Gilberto Gil cantou clássicos de sua carreira em versões repaginadas pelo trio Macaco Bong no Auditório Ibirapuera
Por Leonardo Dias Pereira Publicado em 24/11/2010, às 15h20
"Esta apresentação, como dizem no futebol, é o intervalo entre o primeiro e o segundo tempo dos seminários. E o principal propósito é mostrar toda a diversidade da cultura musical brasileira", explicou Gilberto Gil quando o tempo regulamentar do espetáculo Futurível, em São Paulo, começava a se esgotar. Por "seminários" entenda-se o Fórum Internacional Geopolítica da Cultura e da Tecnologia, realizado entre os dias 11 e 13 de novembro, que teve o ex-ministro na curadoria, e o II Fórum da Cultura Digital Brasileira, que começa nesta segunda, 15, e vai até o próximo dia 17, ambos na Cinemateca Brasileira.

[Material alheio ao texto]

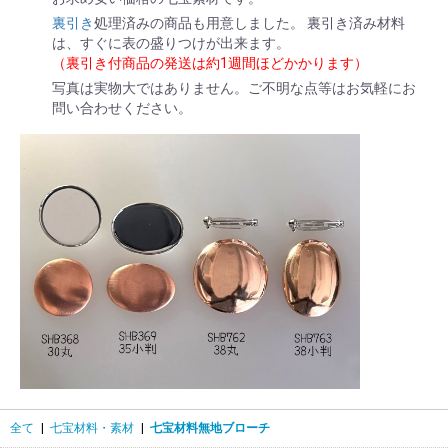
裏引き
処理済みの商品も用意しました。 裏引き済み材料
は、すぐに表の盛りつけが出来ます。
（裏引き付商品の発送は約1週間ほどかかります）
写真は実物大ではありません。ご不明な点等はお気軽にお
問い合わせください。
全て
|
七宝材料・素材
|
七宝材料無地ブローチ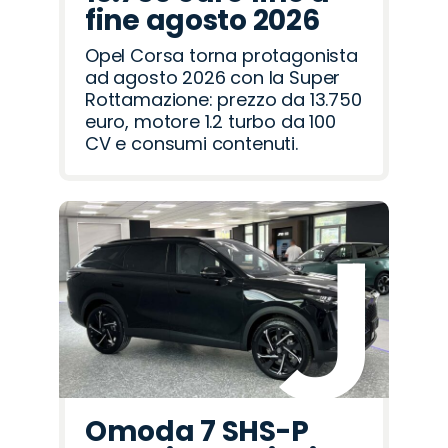
fine agosto 2026
Opel Corsa torna protagonista
ad agosto 2026 con la Super
Rottamazione: prezzo da 13.750
euro, motore 1.2 turbo da 100
CV e consumi contenuti.
Omoda 7 SHS-P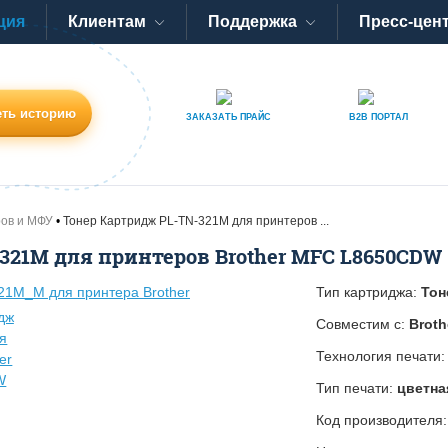
ция
Клиентам
Поддержка
Пресс-цен
ть историю
ЗАКАЗАТЬ
ПРАЙС
B2B
ПОРТАЛ
ров и МФУ
Тонер Картридж PL-TN-321M для принтеров ...
321M для принтеров Brother MFC L8650CDW
Тип картриджа:
Тон
Совместим с:
Brot
Технология печати
Тип печати:
цветна
Код производителя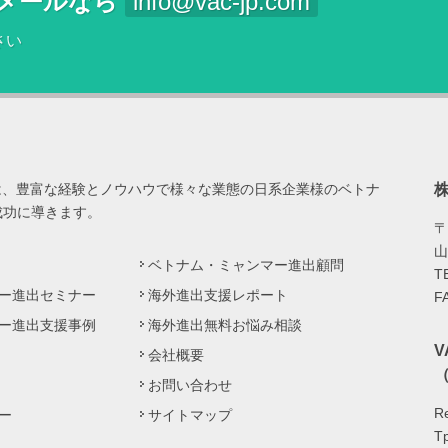
メールなら
info@vac-jp.com
さい
は、豊富な経験とノウハウで様々な業態の日系企業様のベトナ
成功に導きます。
〒
山
ベトナム・ミャンマー進出顧問
T
ー進出セミナー
海外進出支援レポート
F
ー進出支援事例
海外進出無料お悩み相談
会社概要
（
お問い合わせ
Re
ー
サイトマップ
Tp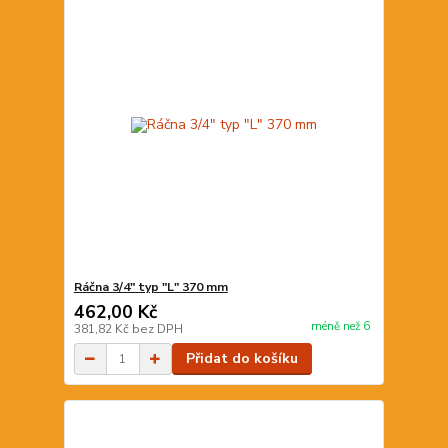
Ráčna 3/4" typ "L" 370 mm
462,00 Kč
méně než 6
381,82 Kč
bez DPH
Přidat do košíku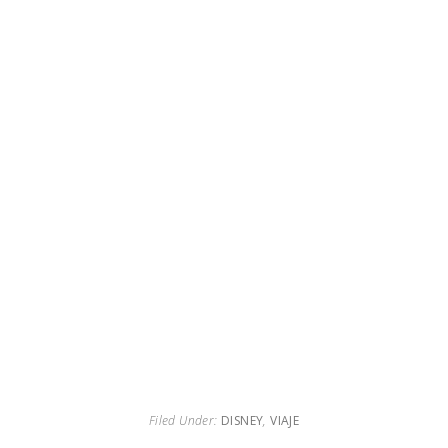
Filed Under:
DISNEY
,
VIAJE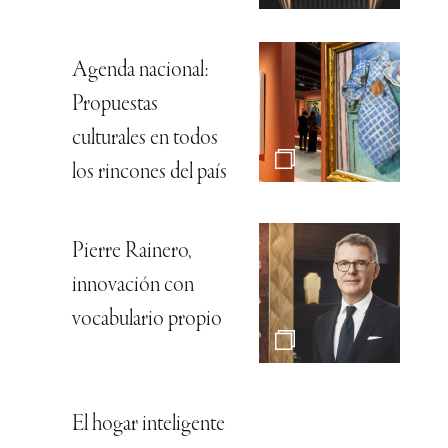
Agenda nacional:
Propuestas
culturales en todos
los rincones del país
Pierre Rainero,
innovación con
vocabulario propio
El hogar inteligente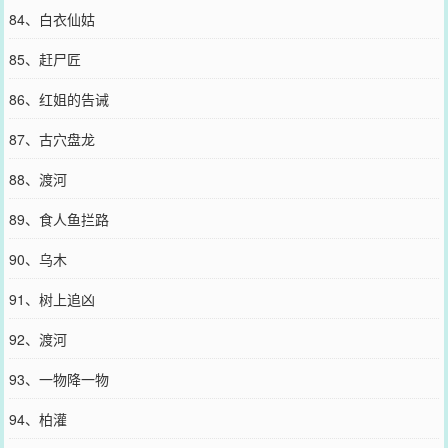
84、白衣仙姑
85、赶尸匠
86、红姐的告诫
87、古穴盘龙
88、渡河
89、食人鱼拦路
90、乌木
91、树上追凶
92、渡河
93、一物降一物
94、柏灌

E a fala de Gil não foi mero truque retórico para agradar a plateia já entregue naquele momento, à sua presença magnetizante. Extraído do título de uma canção do eterno porta-bandeira do movimento Tropicália feita em 1969, "futurível" é a junção das palavras "futuro" e "possível", neologismo que se transformou em espetáculo músico-visual para um Auditório Ibirapuera abarrotado, privilegiado em presenciar um momento de convergência de expressões artísticas, gerações e gêneros musicais distintos. No evento, roteirizado para não ter interrupções, e tendo Gil como ponto de intersecção, os personagens da noite iam entrando e saindo do palco sem dar brecha para qualquer leve dispersão - e as imagens projetadas pelo VJ Scan, misturando flashes de manifestações culturais com outras captadas no momento, foram importantes neste propósito.
DJ Tudo, codinome usado pelo músico e produtor Alfredo Bello, e Sua Gente de Todo Lugar abriram os trabalhos mostrando a sua eficaz apropriação (no bom sentido) de ritmos regionais como maracatu ("Sou Massapé"), baião ("Baião Antigo") e repente ("Quero Bater no Pandeiro"). Em "Chiclete com Banana" aconteceu a primeira aparição de Gil na noite. Acompanhado de seu filho Bem Gil no pandeiro e da Banda de Pife Princesa do Agreste, vinda de Caruaru (Pernambuco), o baiano arrancou aplausos com uma sambadinha meio desajeitada. Sem a música cessar, todos saíram deixando apenas a banda de pife no palco. Vestidos à caráter (com direito a chapelão de cangaceiro no cocuruto), os integrantes transcenderam a figuração e ganharam aplausos vigorosos ao fim de suas músicas, sempre anunciadas com causos engraçados sobre as circunstâncias que as influenciaram.
O power trio instrumental Macaco Bong entrou discretamente e disparou os primeiros acordes de "Fuck You Lady" antes mesmo dos simpáticos senhores pernambucanos seguirem o caminho das coxias. Mas o momento mais aguardado era saber como ficaram os novos arranjos elaborados pelos cuiabanos para clássicos de Gil, que seriam executados ali com a luxuosa presença do autor. "Aquele Abraço" e "Cérebro Eletrônico" tiveram a espinha dorsal quebrada e ganharam melodias conduzidas por uma tensão provocada pelas linhas de baixo e bateria, impelindo Gil a cantar com agressividade. "Bat Macumba" foi levada em boa parte pelas palmas da plateia, com breve intervenção dos meninos do Macaco "Bongo", como Gil teimava em chamá-los. O suingue apareceu brevemente em "Vitrines", e foi quebrado com a frieza criada em "O Canto da Ema" e "Omã Iaô", com Bruno Kayapy criando uma parede de guitarra dissonante. A desconstrução de "Palco" foi a mais radical, sendo percebida apenas pela indefectível letra, quase falada por Gil em meio a ataques rasantes proporcionados pelo trompetista e saxofonista do DJ Tudo. No final todos retornaram ao palco para tocar novamente "Baque Forte" e a noite terminou com o público seguindo a banda de pife numa marcha festiva até o saguão de entrada do auditório.